▸ **Required action**
Exactly as given, repeat all of the entries.

▸ **Page-level text extractions**
-.-.-
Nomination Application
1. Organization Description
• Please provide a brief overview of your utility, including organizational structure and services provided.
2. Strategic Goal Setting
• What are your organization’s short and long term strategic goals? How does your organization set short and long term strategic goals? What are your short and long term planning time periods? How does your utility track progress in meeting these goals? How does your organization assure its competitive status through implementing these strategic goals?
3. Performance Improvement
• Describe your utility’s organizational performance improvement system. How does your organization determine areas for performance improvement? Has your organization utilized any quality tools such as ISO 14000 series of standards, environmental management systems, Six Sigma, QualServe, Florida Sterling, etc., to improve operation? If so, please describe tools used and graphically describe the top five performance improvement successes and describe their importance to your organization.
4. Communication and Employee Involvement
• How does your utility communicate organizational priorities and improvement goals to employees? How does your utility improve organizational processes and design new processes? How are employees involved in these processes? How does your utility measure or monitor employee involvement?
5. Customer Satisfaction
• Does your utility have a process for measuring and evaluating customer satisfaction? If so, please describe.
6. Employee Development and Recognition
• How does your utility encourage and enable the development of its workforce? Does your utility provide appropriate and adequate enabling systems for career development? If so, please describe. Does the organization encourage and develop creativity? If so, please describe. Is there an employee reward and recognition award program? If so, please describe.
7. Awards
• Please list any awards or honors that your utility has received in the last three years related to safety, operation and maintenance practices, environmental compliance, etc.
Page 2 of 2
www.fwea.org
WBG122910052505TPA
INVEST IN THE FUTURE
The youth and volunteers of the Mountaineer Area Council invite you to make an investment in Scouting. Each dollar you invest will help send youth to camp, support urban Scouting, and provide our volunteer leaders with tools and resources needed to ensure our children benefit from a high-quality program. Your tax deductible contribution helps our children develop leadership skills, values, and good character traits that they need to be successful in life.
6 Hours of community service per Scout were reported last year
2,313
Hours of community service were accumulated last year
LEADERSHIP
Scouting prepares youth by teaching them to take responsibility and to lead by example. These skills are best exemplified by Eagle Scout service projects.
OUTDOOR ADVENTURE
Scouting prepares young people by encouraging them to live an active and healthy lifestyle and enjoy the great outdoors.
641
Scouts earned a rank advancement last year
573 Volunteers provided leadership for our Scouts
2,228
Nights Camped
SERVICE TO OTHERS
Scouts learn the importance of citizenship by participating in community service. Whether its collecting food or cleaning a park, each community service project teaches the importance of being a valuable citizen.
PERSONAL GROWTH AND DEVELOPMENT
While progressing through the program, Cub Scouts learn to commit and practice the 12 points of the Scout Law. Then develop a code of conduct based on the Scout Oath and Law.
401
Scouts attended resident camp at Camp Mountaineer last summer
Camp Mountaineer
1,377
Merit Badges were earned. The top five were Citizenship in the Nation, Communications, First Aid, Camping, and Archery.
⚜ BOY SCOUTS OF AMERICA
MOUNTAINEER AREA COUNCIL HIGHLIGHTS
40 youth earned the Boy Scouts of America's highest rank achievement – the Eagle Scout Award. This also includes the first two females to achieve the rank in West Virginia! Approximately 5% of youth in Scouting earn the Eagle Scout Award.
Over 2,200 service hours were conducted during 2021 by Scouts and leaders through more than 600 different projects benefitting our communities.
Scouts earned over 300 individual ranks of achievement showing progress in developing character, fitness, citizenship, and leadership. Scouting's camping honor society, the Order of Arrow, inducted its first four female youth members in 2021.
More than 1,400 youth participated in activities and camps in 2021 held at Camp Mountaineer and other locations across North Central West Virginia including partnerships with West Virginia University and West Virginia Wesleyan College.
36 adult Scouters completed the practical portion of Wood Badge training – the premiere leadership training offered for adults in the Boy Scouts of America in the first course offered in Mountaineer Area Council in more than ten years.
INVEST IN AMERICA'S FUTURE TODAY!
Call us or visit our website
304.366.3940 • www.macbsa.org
-.-.-
▸ **Answer below**
Nomination Application
1. Organization Description
• Please provide a brief overview of your utility, including organizational structure and services provided.
2. Strategic Goal Setting
• What are your organization’s short and long term strategic goals? How does your organization set short and long term strategic goals? What are your short and long term planning time periods? How does your utility track progress in meeting these goals? How does your organization assure its competitive status through implementing these strategic goals?
3. Performance Improvement
• Describe your utility’s organizational performance improvement system. How does your organization determine areas for performance improvement? Has your organization utilized any quality tools such as ISO 14000 series of standards, environmental management systems, Six Sigma, QualServe, Florida Sterling, etc., to improve operation? If so, please describe tools used and graphically describe the top five performance improvement successes and describe their importance to your organization.
4. Communication and Employee Involvement
• How does your utility communicate organizational priorities and improvement goals to employees? How does your utility improve organizational processes and design new processes? How are employees involved in these processes? How does your utility measure or monitor employee involvement?
5. Customer Satisfaction
• Does your utility have a process for measuring and evaluating customer satisfaction? If so, please describe.
6. Employee Development and Recognition
• How does your utility encourage and enable the development of its workforce? Does your utility provide appropriate and adequate enabling systems for career development? If so, please describe. Does the organization encourage and develop creativity? If so, please describe. Is there an employee reward and recognition award program? If so, please describe.
7. Awards
• Please list any awards or honors that your utility has received in the last three years related to safety, operation and maintenance practices, environmental compliance, etc.
Page 2 of 2
www.fwea.org
WBG122910052505TPA
INVEST IN THE FUTURE
The youth and volunteers of the Mountaineer Area Council invite you to make an investment in Scouting. Each dollar you invest will help send youth to camp, support urban Scouting, and provide our volunteer leaders with tools and resources needed to ensure our children benefit from a high-quality program. Your tax deductible contribution helps our children develop leadership skills, values, and good character traits that they need to be successful in life.
6 Hours of community service per Scout were reported last year
2,313
Hours of community service were accumulated last year
LEADERSHIP
Scouting prepares youth by teaching them to take responsibility and to lead by example. These skills are best exemplified by Eagle Scout service projects.
OUTDOOR ADVENTURE
Scouting prepares young people by encouraging them to live an active and healthy lifestyle and enjoy the great outdoors.
641
Scouts earned a rank advancement last year
573 Volunteers provided leadership for our Scouts
2,228
Nights Camped
SERVICE TO OTHERS
Scouts learn the importance of citizenship by participating in community service. Whether its collecting food or cleaning a park, each community service project teaches the importance of being a valuable citizen.
PERSONAL GROWTH AND DEVELOPMENT
While progressing through the program, Cub Scouts learn to commit and practice the 12 points of the Scout Law. Then develop a code of conduct based on the Scout Oath and Law.
401
Scouts attended resident camp at Camp Mountaineer last summer
Camp Mountaineer
1,377
Merit Badges were earned. The top five were Citizenship in the Nation, Communications, First Aid, Camping, and Archery.
⚜ BOY SCOUTS OF AMERICA
MOUNTAINEER AREA COUNCIL HIGHLIGHTS
40 youth earned the Boy Scouts of America's highest rank achievement – the Eagle Scout Award. This also includes the first two females to achieve the rank in West Virginia! Approximately 5% of youth in Scouting earn the Eagle Scout Award.
Over 2,200 service hours were conducted during 2021 by Scouts and leaders through more than 600 different projects benefitting our communities.
Scouts earned over 300 individual ranks of achievement showing progress in developing character, fitness, citizenship, and leadership. Scouting's camping honor society, the Order of Arrow, inducted its first four female youth members in 2021.
More than 1,400 youth participated in activities and camps in 2021 held at Camp Mountaineer and other locations across North Central West Virginia including partnerships with West Virginia University and West Virginia Wesleyan College.
36 adult Scouters completed the practical portion of Wood Badge training – the premiere leadership training offered for adults in the Boy Scouts of America in the first course offered in Mountaineer Area Council in more than ten years.
INVEST IN AMERICA'S FUTURE TODAY!
Call us or visit our website
304.366.3940 • www.macbsa.org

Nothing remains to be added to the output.